Em seu discurso em cadeia nacional, Obama reconheceu o caráter homofóbico do atentado e fez referência à mobilização da comunidade LGBT desde os anos 60, dizendo que “o lugar onde eles foram atacados é mais do que uma casa noturna – é um lugar de solidariedade e de empoderamento, onde as pessoas se reúnem para promover conscientização, dizer o que pensam e defender seus direitos civis”.

Clinton, que vem sendo constantemente questionada durante sua campanha por ter passado a apoiar a união entre pessoas do mesmo sexo apenas em 2014, acenou diretamente para a comunidade LGBT: “Este foi também um ato de ódio. O atirador atacou uma boate LGBT durante o mês do orgulho gay. Para a comunidade LGBT: por favor, sei que vocês têm milhões de aliados em todo o nosso país. Eu sou um deles. Continuaremos lutando pelo seu direito de viver livremente, abertamente e sem medo. O ódio não tem absolutamente lugar nenhum na América.”

Diferentemente de outros republicanos e da posição oficial do partido, Donald Trump não é um opositor dos direitos dos homossexuais. Ainda que ele já tenha se manifestado contra o casamento entre pessoas do mesmo sexo. Na sua mensagem pós-atentado, ele não se reporta diretamente à comunidade LGBT, mas diz que  “o islamismo radical defende o ódio contra mulheres, gays, judeus, cristãos e todos os americanos”. “Eu serei um presidente para todos os americanos, e eu vou proteger e defender todos os americanos”, disse ele.

Corrida presidencial

O impacto que o atentado terá na corrida presidencial já ficou evidente.

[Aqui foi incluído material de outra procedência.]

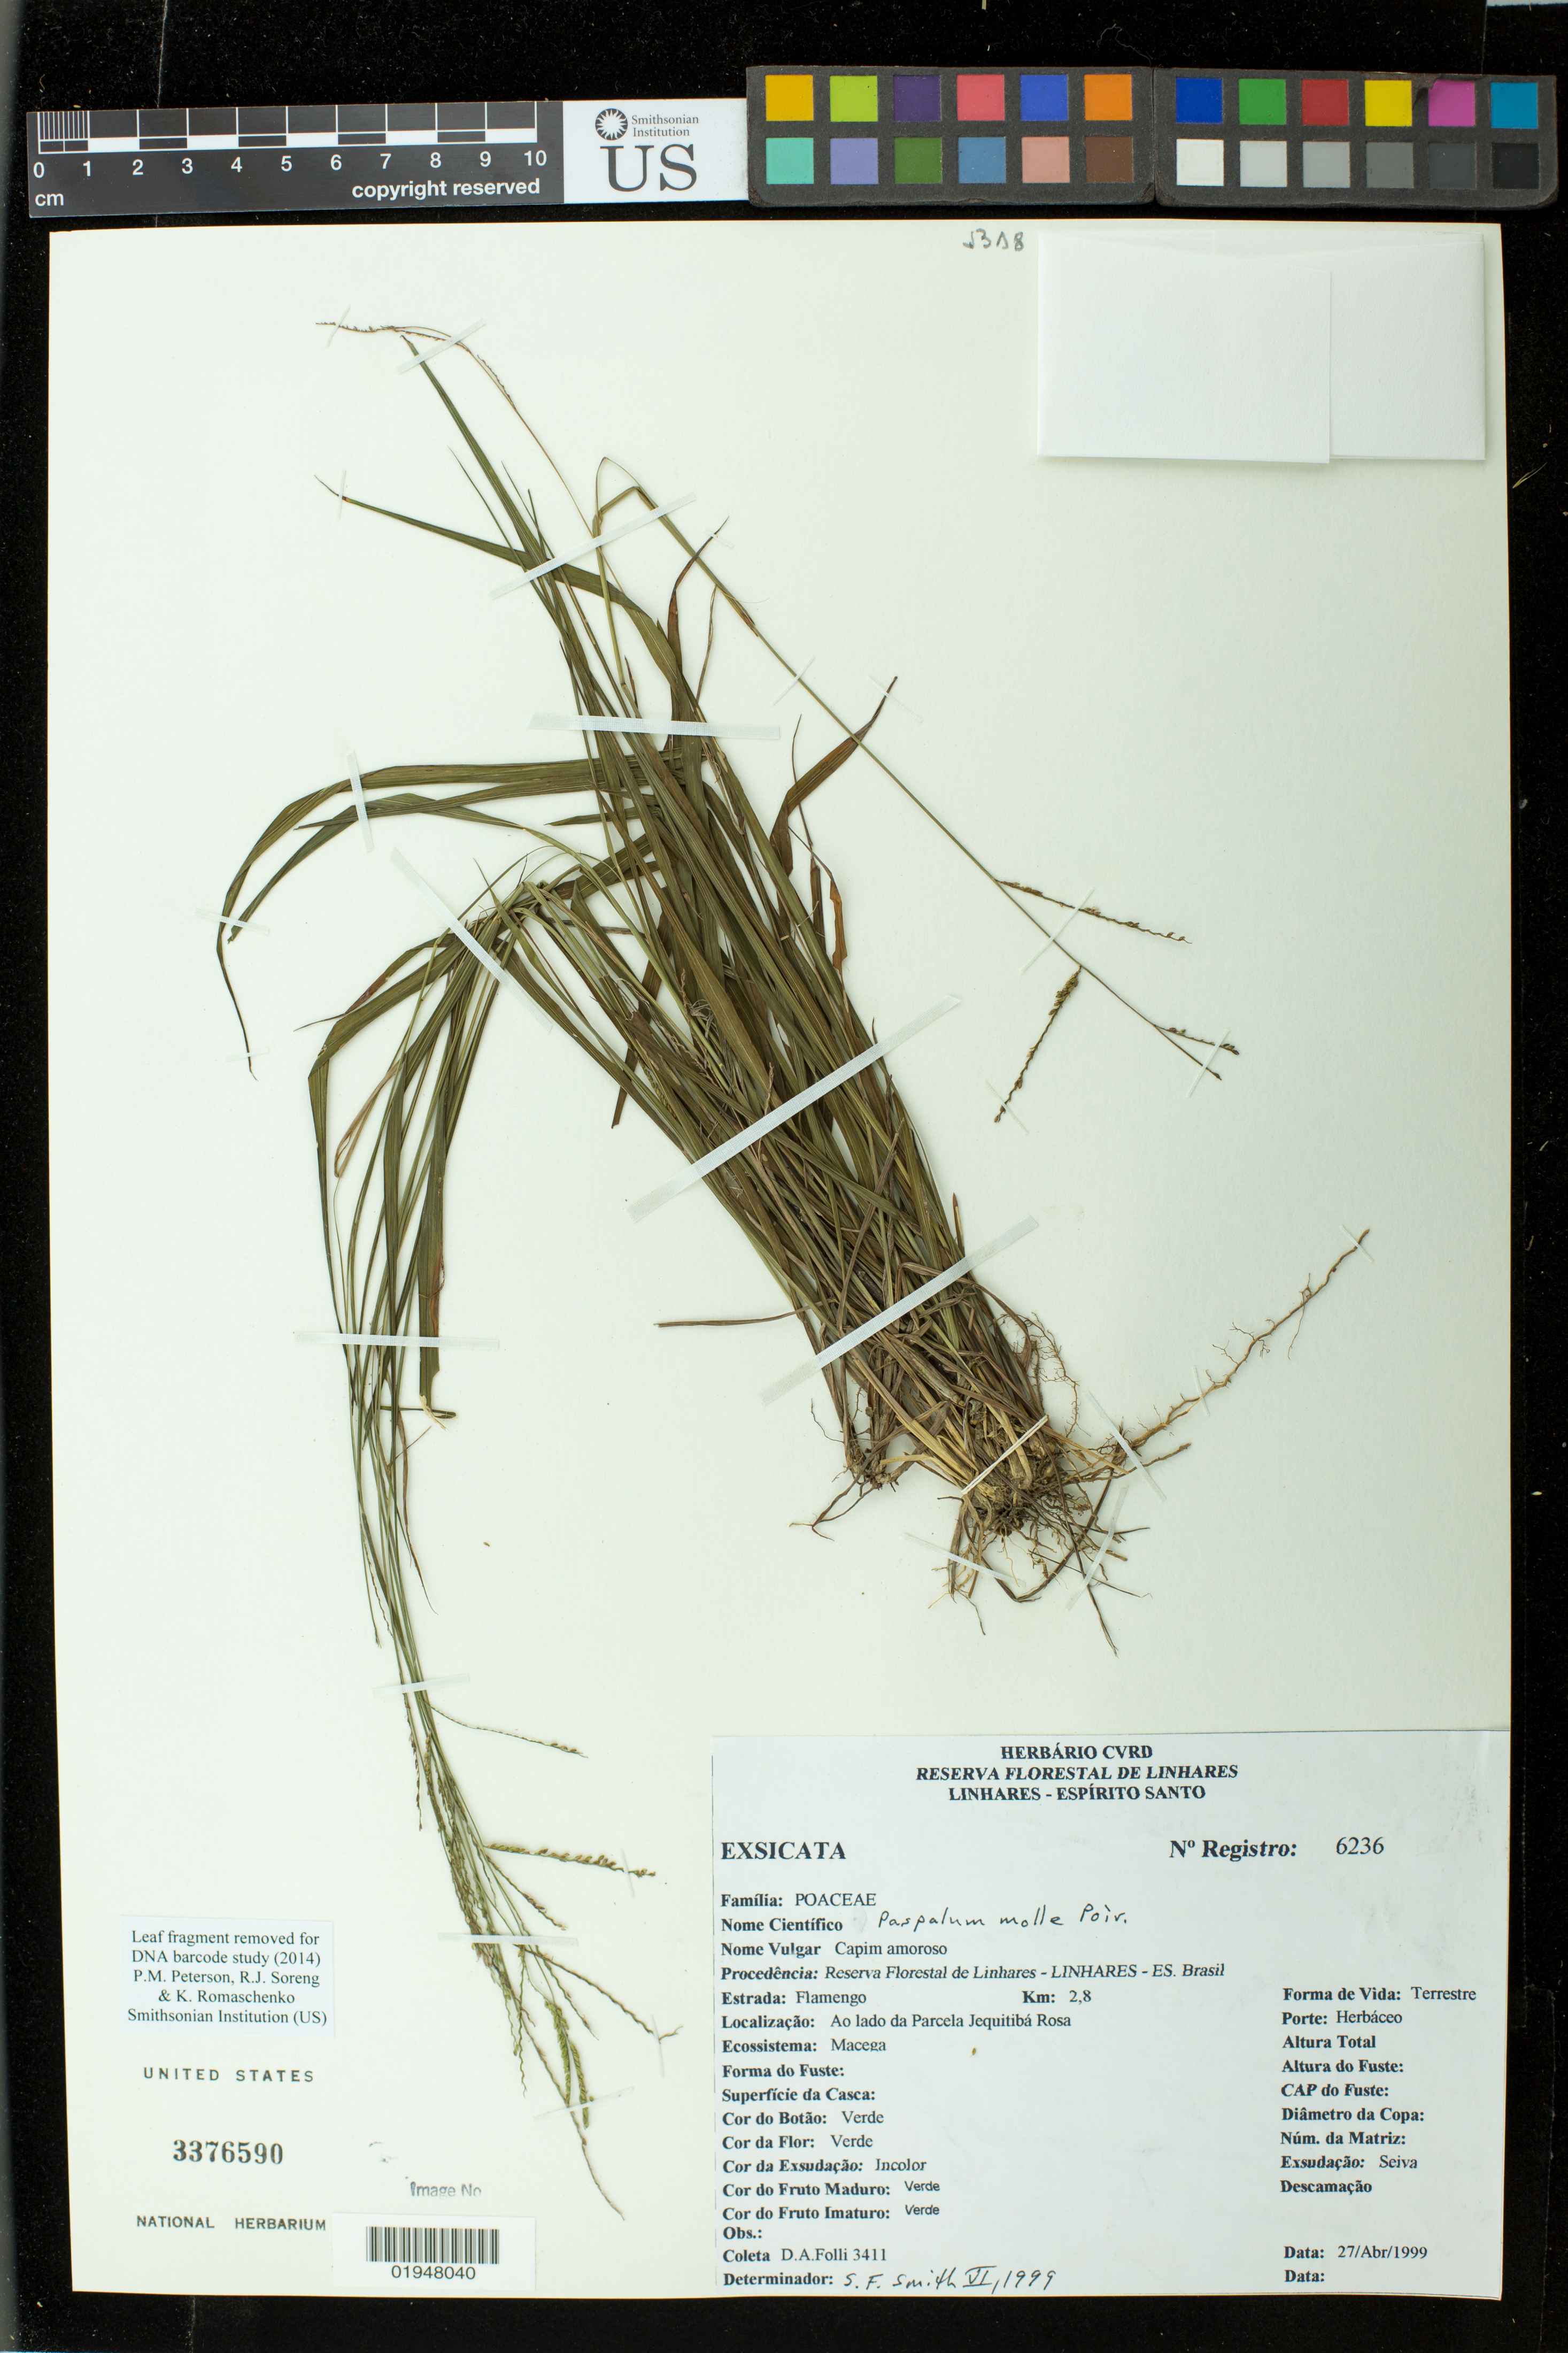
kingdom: Plantae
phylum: Tracheophyta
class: Liliopsida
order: Poales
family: Poaceae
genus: Paspalum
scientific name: Paspalum molle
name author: Poir. in Lam.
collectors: D. Folli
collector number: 3411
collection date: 1999-04-27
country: Brazil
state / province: Espírito Santo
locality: Reserva Florestal de Linhares - LINHARES - ES. Brasil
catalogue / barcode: US 3376590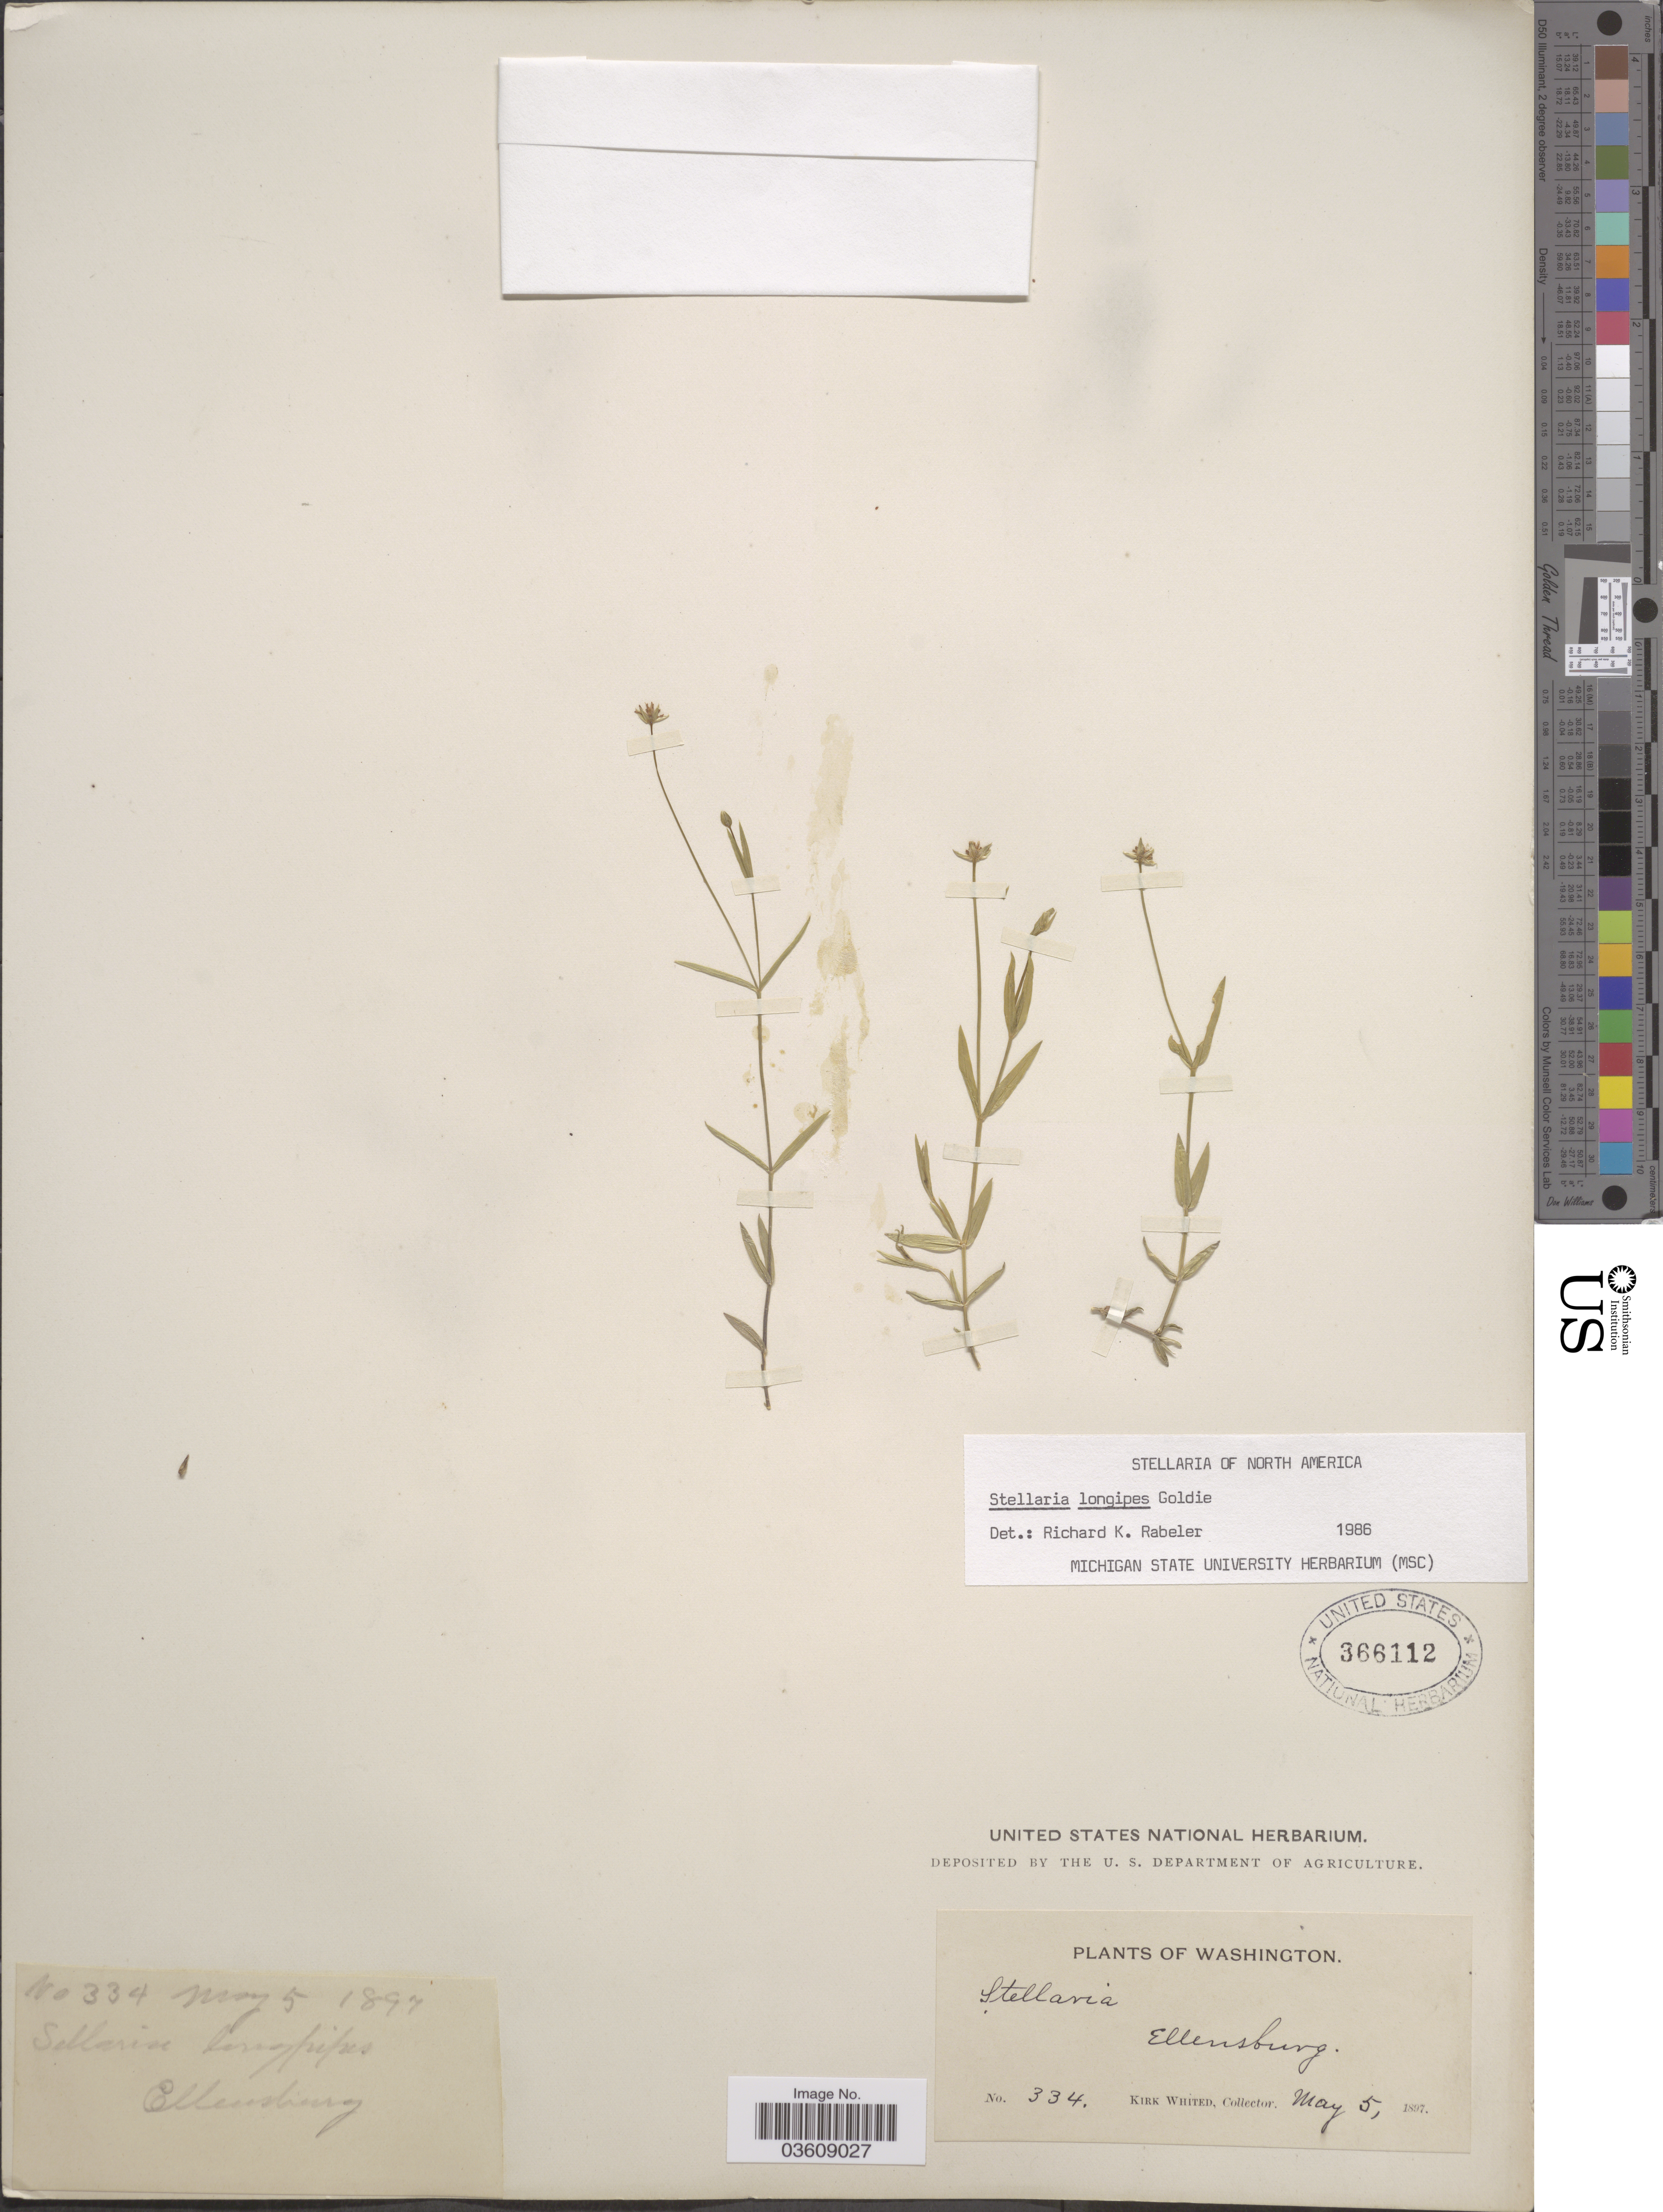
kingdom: Plantae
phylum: Tracheophyta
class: Magnoliopsida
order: Caryophyllales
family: Caryophyllaceae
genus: Stellaria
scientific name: Stellaria longipes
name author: Goldie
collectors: K. Whited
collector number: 334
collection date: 1897-05-05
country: United States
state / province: Washington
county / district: Kittitas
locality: Ellensburg.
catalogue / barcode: US 366112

Em razão de sua gravidade e da comoção nacional que causou, o episódio deve permanecer no centro do debate, ainda mais num cenário em que as opiniões entre os candidatos são tão distintas.

O próprio Obama fez um chamado ao concluir seu discurso dizendo “nós temos que decidir se esse é o tipo de país que queremos ser”.

Aparentemente, a corrida à Casa Branca vai vocalizar valores americanos sobre esses temas, com potencial para responder à pergunta do presidente prestes a deixar o cargo.